As humans, we can live a shallow life or a deep life, a narrow life or a broad life; we can live selfishly or generously, distractedly or with focus.  At the popular level, religion may lead people to believe that the goal of life is some form of afterlife; but at what might be called a more esoteric level, spirituality is often about living this life deeply and with focus. To be holy is not merely about being more or less sinful, but about living life wholly and completely. In these esoteric traditions, sin by definition is what keeps us from being whole.

The Universe has given us this brief moment of existence. Does it not make sense to try to life it wholly and completely?

What are these “esoteric traditions” mentioned above?  They are found in all major religions, though usually hidden. In Christianity we hear it in the statement that “the Kingdom of Heaven is within you,” and find it most often in the writings of mystics and monks. The Taoist speak of living from the sense of mystery and wonder; Buddhists speak of Nirvana and Hindus of Samadhi.  These various experiences are all “unworldly,” if one means by “worldly” the normal economic, social and personal concerns of everyday life.  But they take place in this world, in this life.  They are the results of disciplines leading to a more focused, intentional, deep and compassionate way of being.  In the view of these traditions, if there is a life after this one, such discipline will prepare us well for it.

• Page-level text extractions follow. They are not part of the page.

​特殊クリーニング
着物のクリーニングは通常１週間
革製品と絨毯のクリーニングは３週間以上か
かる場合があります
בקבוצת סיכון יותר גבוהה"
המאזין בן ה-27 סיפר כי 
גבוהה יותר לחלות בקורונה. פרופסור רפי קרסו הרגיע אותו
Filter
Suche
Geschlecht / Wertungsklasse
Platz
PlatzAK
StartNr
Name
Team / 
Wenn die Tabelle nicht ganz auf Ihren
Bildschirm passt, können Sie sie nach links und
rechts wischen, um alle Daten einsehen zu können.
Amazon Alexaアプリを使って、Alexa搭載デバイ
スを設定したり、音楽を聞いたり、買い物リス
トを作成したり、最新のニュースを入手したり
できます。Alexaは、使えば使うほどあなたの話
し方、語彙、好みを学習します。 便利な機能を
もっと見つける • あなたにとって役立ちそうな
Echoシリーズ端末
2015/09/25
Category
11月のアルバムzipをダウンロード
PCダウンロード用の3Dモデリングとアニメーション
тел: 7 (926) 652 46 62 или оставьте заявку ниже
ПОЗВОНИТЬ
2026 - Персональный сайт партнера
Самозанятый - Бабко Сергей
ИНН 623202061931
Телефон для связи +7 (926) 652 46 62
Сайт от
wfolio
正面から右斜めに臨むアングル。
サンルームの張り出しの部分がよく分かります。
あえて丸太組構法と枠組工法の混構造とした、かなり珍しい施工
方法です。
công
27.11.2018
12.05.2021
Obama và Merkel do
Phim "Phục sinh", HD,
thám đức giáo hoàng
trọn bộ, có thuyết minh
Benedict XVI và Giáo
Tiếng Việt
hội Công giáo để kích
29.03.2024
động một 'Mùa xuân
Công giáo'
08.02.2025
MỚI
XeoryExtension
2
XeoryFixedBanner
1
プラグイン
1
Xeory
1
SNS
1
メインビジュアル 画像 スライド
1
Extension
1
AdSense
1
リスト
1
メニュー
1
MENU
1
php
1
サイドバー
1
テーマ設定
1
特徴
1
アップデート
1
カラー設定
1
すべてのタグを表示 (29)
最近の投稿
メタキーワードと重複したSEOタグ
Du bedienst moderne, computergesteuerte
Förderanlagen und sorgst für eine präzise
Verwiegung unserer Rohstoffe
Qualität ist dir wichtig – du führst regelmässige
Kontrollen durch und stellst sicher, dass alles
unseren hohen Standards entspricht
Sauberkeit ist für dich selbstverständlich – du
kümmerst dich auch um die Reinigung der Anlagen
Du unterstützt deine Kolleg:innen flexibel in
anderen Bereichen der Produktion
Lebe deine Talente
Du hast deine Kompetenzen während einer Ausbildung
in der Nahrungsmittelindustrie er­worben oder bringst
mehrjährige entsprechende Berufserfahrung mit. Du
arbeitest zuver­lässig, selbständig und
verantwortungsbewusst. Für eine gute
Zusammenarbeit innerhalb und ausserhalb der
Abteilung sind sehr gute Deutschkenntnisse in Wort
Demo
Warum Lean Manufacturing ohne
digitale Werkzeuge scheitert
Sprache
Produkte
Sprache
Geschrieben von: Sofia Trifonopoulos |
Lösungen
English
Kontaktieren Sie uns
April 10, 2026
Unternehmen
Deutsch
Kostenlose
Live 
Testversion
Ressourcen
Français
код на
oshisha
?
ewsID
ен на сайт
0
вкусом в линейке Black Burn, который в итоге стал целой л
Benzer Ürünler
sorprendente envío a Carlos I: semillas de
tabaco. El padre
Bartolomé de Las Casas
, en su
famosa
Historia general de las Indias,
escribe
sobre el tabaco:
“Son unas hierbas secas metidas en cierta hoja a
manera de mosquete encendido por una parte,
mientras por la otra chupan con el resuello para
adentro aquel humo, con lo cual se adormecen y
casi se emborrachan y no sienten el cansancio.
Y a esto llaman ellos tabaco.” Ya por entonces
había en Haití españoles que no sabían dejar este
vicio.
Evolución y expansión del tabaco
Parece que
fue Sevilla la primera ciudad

If not, we will have lived this one well.

I was educated at a time when notions of existential angst and the Theater of the Absurd. Questions about the meaning of life we much in the air.  Even in the belief that life is the meaning of life, I cannot completely shake the feeling that there is something a bit absurd, a bit comical about it. But the spiritual traditions, and Taoism in particular, have given me a softer, more patient perspective on this sense of absurdity. Perhaps the ultimate end our existence is something of a sublime old joke, but if it is, I at least want to be attentive enough to catch the joke and share a laugh with the cosmos. Such a laugh has a way of taking the angst out of the existential and absurd.